En ces premières heures du christianisme, que comprenait la grande majorité des Malgaches à l'engagement en faveur de tel «Credo» ou à la signification profonde de telle «Confession» ? Et, dans leur apparente naïveté, les uns et les autres ne renouaient-ils pas ainsi, sans le savoir, avec l'essentiel qui est la croyance «en un seul Dieu le/notre Père» ?

«Miova Andriana, miova sata», «cujus regio, ejus regio» : païens nationalistes sous Ranavalona 1ère (1828-1861), massivement protestants sous Ranavalona II (1869), confortés dans le choix catholique après l'arrivée du Gouverneur Général Gallieni (1896). Il aura fallu l'ingrédient essentiel du temps, permettant une lente mais authentique appropriation, pour que les subtilités obédientielles (dans leur ordre d'apparition à Madagascar : Londres, Rome, Augsbourg, Genève) s'affirment les unes aux autres. La démarche oecuménique, entamée par le comité oecuménique de théologie de 1970 et consacrée par la création du FFKM (conseil des églises chrétiennes à Madagascar) en 1979, interroge les fidèles en une démarche à rebours : comment concilier l'oecuménisme et les particularismes qu'on aura mis tant de décennies à inculquer ?
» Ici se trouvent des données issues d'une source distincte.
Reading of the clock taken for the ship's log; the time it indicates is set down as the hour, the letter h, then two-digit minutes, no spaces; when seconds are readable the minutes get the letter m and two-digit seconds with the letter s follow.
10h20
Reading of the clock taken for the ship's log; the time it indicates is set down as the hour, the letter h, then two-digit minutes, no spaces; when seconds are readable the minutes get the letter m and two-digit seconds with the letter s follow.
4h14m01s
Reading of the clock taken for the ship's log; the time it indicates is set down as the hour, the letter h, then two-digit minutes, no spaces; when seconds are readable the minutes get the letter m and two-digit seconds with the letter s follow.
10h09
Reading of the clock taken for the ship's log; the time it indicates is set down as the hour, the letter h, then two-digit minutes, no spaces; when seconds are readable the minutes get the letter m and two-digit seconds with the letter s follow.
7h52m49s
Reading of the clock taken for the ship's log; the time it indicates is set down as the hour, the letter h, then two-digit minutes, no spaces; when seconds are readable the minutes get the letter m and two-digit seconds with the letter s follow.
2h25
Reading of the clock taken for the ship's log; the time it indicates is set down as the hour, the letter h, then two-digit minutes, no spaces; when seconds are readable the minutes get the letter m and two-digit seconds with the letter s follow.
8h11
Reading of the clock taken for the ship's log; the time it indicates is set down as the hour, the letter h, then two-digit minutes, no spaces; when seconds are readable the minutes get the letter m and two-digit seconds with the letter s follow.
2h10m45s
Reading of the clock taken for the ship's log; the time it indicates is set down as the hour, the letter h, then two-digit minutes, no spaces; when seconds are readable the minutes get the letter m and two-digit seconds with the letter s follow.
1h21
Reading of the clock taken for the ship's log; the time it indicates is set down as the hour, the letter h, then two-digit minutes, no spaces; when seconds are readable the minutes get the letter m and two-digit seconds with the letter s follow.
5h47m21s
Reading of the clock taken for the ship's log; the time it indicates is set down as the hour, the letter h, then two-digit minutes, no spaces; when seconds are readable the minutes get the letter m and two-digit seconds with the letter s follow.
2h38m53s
Le temps, politique et de la Cité, qui semble s'égarer à tourner en rond. Le temps, religieux et oecuménique, qui doit mieux dégager le trait de son dessein, afin de ne pas exposer la grande famille des églises historiques de Madagascar à l'exhumation de vieilles querelles, autrement qu'en leur assurant la loyauté renouvelée du «Famadihana», les double funérailles.